■ **GIVEN RECORDS**
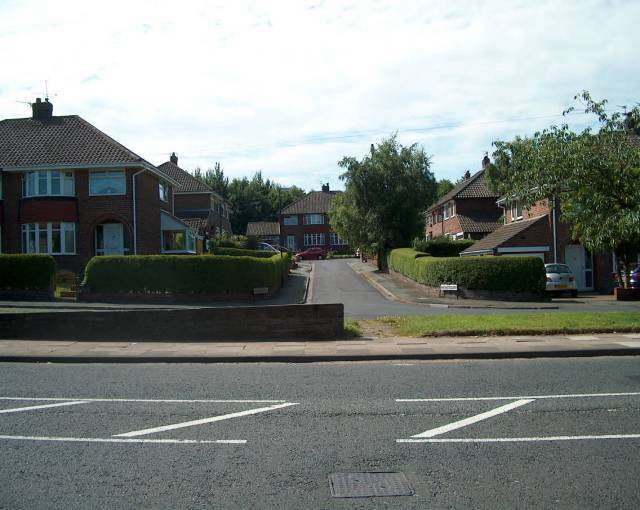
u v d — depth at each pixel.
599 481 5.18
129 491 5.06
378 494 4.95
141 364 11.59
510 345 12.57
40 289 23.55
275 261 29.84
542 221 33.69
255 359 11.84
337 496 4.92
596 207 15.60
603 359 11.48
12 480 5.33
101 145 32.75
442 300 25.75
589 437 6.44
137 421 7.24
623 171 15.06
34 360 12.02
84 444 6.35
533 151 16.81
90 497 4.94
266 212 100.50
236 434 6.68
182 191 54.56
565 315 15.95
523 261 26.12
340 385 9.27
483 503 4.76
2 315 14.52
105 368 11.14
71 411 7.73
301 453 6.01
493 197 49.19
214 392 8.84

■ **WORK REQUEST**
Print again the material above, limited to the lines from the one holding "182 191 54.56" through the last, inclusive.

■ **EXPECTED ANSWER**
182 191 54.56
565 315 15.95
523 261 26.12
340 385 9.27
483 503 4.76
2 315 14.52
105 368 11.14
71 411 7.73
301 453 6.01
493 197 49.19
214 392 8.84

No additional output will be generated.